Why Is Cliffs Using Its Precious Cash To Buy Back Shares?

Aug.26.14 | About: Cliffs Natural (CLF)

Summary

Cliffs Natural Resources recently announced its intention to buy back as much as $200M of its own shares.

In light of a heavy debt load, declining revenues and a negative cash flow position, this is a curious time to be authorizing a $200M stock buyback.

If iron ore prices begin to recover, this could ultimately prove to be a smart move, but there's significant downside risk and it feels like a gamble.

The stock buyback could foreshadow a cut in the dividend, as Cliffs may be choosing to redirect its available cash.

Cliffs could be counting on asset sales to fund the stock buyback, but finding buyers for its assets could ultimately prove difficult.

Did I hear this latest bit of Cliffs (NYSE:CLF) news correctly? The board has decided to approve a $200M share buyback program? Is this the same company that is carrying roughly $3.5B in debt, but only has about $360M in cash on hand? Is this the same company whose revenues have declined 26% quarter-over-quarter? Is this the same company that went cash flow-negative in the most recent quarter? This is the company that decided it's time to buy back its own shares?

Obviously, there's an optimistic view and a pessimistic view that comes with a move like this. The board obviously feels that there is some value to be had in such a move and there's an argument to be made in favor of a stock buyback. The stock price is at the lowest level it's been at in years. Buying shares in the current environment is essentially buying at a deep discount. It's a strategy that worked for Bank of America (NYSE:BAC) recently as it was weighing the choice of buying back discounted shares or raising the dividend. It ended up buying back its own low-priced shares (but ultimately ended up raising the dividend too). It's a legitimate strategy as long as there's a rebound in the future. With Cliffs, that's not necessarily a certainty.
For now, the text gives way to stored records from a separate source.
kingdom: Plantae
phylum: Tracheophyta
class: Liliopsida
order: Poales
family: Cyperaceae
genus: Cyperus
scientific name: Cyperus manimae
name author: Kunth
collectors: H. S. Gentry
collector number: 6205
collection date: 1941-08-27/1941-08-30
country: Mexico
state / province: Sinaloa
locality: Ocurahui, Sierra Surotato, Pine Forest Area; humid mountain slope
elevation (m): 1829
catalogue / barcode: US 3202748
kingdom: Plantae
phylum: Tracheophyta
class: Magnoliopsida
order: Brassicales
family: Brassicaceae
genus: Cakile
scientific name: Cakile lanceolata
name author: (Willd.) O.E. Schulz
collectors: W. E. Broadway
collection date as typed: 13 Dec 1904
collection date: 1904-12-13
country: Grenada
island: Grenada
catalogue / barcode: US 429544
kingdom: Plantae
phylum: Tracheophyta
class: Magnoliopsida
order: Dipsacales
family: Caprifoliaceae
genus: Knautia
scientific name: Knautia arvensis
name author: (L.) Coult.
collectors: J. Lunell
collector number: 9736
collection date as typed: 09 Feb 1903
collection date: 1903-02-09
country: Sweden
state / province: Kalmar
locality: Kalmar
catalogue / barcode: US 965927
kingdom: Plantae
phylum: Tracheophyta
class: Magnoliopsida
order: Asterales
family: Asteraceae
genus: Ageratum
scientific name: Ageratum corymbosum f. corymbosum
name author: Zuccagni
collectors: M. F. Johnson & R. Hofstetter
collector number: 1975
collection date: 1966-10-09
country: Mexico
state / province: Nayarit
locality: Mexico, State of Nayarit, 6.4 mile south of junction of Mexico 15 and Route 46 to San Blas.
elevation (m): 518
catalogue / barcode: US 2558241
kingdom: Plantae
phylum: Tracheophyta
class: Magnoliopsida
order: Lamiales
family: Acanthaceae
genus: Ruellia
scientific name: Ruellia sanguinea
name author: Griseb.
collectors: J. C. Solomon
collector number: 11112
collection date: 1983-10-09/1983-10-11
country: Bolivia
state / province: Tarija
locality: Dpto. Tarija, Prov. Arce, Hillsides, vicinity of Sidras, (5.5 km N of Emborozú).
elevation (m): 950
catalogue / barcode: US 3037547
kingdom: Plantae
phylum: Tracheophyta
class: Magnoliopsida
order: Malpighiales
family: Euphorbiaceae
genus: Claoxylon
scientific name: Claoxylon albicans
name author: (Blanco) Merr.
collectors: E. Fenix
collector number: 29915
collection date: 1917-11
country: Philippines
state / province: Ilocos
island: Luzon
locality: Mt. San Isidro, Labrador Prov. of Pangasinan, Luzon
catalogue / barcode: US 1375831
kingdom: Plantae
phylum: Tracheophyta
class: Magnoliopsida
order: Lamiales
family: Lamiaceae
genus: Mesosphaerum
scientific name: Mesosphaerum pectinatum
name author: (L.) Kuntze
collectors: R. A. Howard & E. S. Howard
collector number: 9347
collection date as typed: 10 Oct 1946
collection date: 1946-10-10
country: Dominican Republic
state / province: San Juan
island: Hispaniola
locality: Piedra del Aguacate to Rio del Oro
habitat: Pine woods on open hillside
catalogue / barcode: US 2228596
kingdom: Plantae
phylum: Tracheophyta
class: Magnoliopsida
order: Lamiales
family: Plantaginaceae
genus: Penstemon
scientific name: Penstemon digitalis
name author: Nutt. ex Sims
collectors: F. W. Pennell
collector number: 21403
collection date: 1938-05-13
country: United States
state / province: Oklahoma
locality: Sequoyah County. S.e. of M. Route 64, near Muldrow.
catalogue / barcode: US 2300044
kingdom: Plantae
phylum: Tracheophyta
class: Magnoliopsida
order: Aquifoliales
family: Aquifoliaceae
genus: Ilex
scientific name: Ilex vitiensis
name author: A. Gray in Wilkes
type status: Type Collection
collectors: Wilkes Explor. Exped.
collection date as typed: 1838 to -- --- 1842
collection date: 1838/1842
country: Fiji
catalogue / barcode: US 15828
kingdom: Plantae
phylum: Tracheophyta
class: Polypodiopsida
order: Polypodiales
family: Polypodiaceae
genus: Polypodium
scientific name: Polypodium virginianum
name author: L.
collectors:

It's also worth asking where the money is going to come from for this. Casablanca, prior to taking over the board, left little uncertainty in its desire to divest Cliffs of underperforming and non-core assets. They want to rid themselves of the Bloom Lake facility as quickly as possible, and the money could come from that sale, but nothing is imminent on that front, and potential buyers could be scarce.

One of my initial thoughts is that this move could be portending a dividend cut. Cliffs spends about $100M a year in dividend payments to shareholders. The 4% yield on the stock is nice for investors, but it's also a number that's pushing the limits of sustainability. If the board decides that there's more value in a stock repurchase, it could essentially swap one for the other.

But is a stock buyback a wise decision at all at this point? The company is saddled with a huge amount of debt, and it would seem that any available cash would be better used on that. Even if the cash isn't used to address debt, a company that is bleeding cash and experiencing declining revenues with no immediate relief in sight should be hanging on to its cash to get through the current rough period. Cliffs continues to cut back on capital expenditures to save money, but there comes a point where you simply can't cut back any more. If iron ore prices haven't started recovering by then, it could be tough staying afloat.

Conclusion

The new Cliffs board has been resolute in its desire to return value to shareholders, and this announcement falls in line with that goal. And it's worth noting that Cliffs would have up until the end of 2015 to make the buyback, so it's not like it's going to be dropping the cash tomorrow. But this strikes me as a move made by the board to demonstrate its ability to increase shareholder value at the expense of longer-term planning.

Given the current iron ore environment, it would seem a wiser choice to either hang on to cash or pay off debt. If Cliffs completes the share buyback and iron ore prices start rising again, this will look like a smart move. But at this point, it's a bit of a gamble. And if the board is wrong, it could mean serious consequences.

Disclosure: The author has no positions in any stocks mentioned, and no plans to initiate any positions within the next 72 hours.

The author wrote this article themselves, and it expresses their own opinions. The author is not receiving compensation for it (other than from Seeking Alpha). The author has no business relationship with any company whose stock is mentioned in this article.